1958 : année écolo ?

Période de reconstruction et de plongée tous azimuts dans la modernité, les années 1950 sont, en Bretagne comme dans le reste de l’hexagone, celles du triomphe du moteur, du béton et de la domination de la nature incarnée par l’agriculture productiviste. Considérée a posteriori, l’année 1958 marque pourtant une rupture majeure : l’émergence de revendications environnementales et le début d’une prise en compte des questions liées au vivant. Certes, on est encore loin de  l’avènement de l’écologique politique et de l’accession d’un Brice Lalonde aux plus hautes responsabilités. Charles de Gaulle n’est pas René Dumont et sa conscience écologique paraît avoir été proche du néant. Mais 1958 se caractérise pourtant par quelques signaux dont l’ampleur ne fait que se confirmer par la suite1.

Rennes dans les années 1950: le règne de la voiture. Carte postale. Collection particulière.

Comme souvent en France, l’assiette est un bon révélateur de ce vent nouveau qui commence à souffler.
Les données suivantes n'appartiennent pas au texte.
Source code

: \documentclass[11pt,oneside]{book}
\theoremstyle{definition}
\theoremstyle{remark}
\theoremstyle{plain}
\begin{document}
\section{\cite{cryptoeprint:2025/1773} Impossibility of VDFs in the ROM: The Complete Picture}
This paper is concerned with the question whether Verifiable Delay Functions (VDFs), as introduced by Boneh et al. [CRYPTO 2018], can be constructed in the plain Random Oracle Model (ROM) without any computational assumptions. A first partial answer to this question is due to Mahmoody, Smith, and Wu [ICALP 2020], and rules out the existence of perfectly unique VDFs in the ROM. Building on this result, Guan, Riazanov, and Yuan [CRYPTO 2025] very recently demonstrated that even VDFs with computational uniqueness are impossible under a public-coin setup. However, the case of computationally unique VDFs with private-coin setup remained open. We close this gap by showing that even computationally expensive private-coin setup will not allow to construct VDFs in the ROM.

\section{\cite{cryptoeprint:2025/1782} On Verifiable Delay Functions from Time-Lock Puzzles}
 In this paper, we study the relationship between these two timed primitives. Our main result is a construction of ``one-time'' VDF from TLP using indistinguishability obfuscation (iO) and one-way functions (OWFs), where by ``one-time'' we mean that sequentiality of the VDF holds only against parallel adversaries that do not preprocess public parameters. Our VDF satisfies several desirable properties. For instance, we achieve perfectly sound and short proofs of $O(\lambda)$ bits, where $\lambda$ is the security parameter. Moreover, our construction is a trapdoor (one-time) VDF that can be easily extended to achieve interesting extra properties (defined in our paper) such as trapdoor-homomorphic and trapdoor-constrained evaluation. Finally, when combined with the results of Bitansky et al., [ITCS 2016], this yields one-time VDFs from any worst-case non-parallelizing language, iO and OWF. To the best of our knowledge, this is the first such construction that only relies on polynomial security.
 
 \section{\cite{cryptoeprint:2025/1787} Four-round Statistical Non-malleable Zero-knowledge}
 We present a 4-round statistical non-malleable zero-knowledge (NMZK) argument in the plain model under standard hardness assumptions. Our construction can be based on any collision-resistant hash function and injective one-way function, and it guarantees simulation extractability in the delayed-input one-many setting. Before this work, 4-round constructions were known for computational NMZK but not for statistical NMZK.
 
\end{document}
La table est en effet le bon symbole d’une production agricole, et donc d’une alimentation, qui, de plus en plus industrialisée, se standardise et, par conséquent, perd en qualité. Tout autant symbole de diversité zoologique que mets traditionnel dans le pays de Rennes, la poule Coucou en est un bon exemple, elle qui justement manque de disparaître, sacrifiée sur l’autel d’une rentabilité moindre. On pourrait également évoquer, dans le même ordre d’idée, la Bretonne Pie-Noire, vache qui subit de plein fouet l’invasion de la plus lucrative Prim’Holstein.

Pourtant, c’est bien au cours de ces mêmes années 1950 que l’on repère en Bretagne les premières exploitations converties à l’agriculture biologique. A Rennes, Norbert Maudet ouvre rue de Paris L’aliment naturel, magasin faisant véritablement figure de pionnier dans le commerce de produits biologiques. Preuve qu’il s’agit là d’une tendance de fond, et non d’un épiphénomène plus ou moins lié à une vogue temporaire, la filière s’organise et s’institutionnalise avec la création, en 1958, à Nantes, du Groupement d’agriculteurs biologiques de l’Ouest.

Mais si 1958 est une année aussi importante pour l’histoire de l’écologie en Bretagne, c’est qu’elle est aussi celle de la naissance d’une véritable institution : la Société pour l’étude et la protection de la nature en Bretagne (SEPNB), devenue par la suite l’association Bretagne Vivante et déclarée d’utilité publique en 1968. Fortement ancrée dans le Finistère, moins dans les Côtes-du-Nord et l’Ille-et-Vilaine, l’association témoigne d’une sensibilité accrue aux questions de préservation et de sauvegarde de l’environnement et contribue au développement de la notion de patrimoine naturel en Bretagne. D’ailleurs, c’est en 1959, au Cap Sizun, qu’est instaurée la première réserve naturelle de la péninsule armoricaine.

La réserve du Cap Sizun. Carte postale. Collection particulière.

Mais c’est probablement sur le long terme que se mesure le mieux l’impact de la SEPNB sur le développement de l’écologie politique en Bretagne. En effet, aux origines, cette association ressemble plus à une vénérable société savante de naturalistes qu’à un groupement d’activistes façon Greenpeace. En témoignent les nombreux universitaires brestois qui président aux destinées de l’association qui, du même coup, devient un véritable creuset de l’écologie politique en Bretagne, formant des générations de militants.

Erwan LE GALL

 

 

 

 

1 Pour une synthèse sur la question on renverra à l’excellent KERNALEGENN, Tudi, Histoire de l’Ecologie en Bretagne, Rennes, Editions Goater, 2014.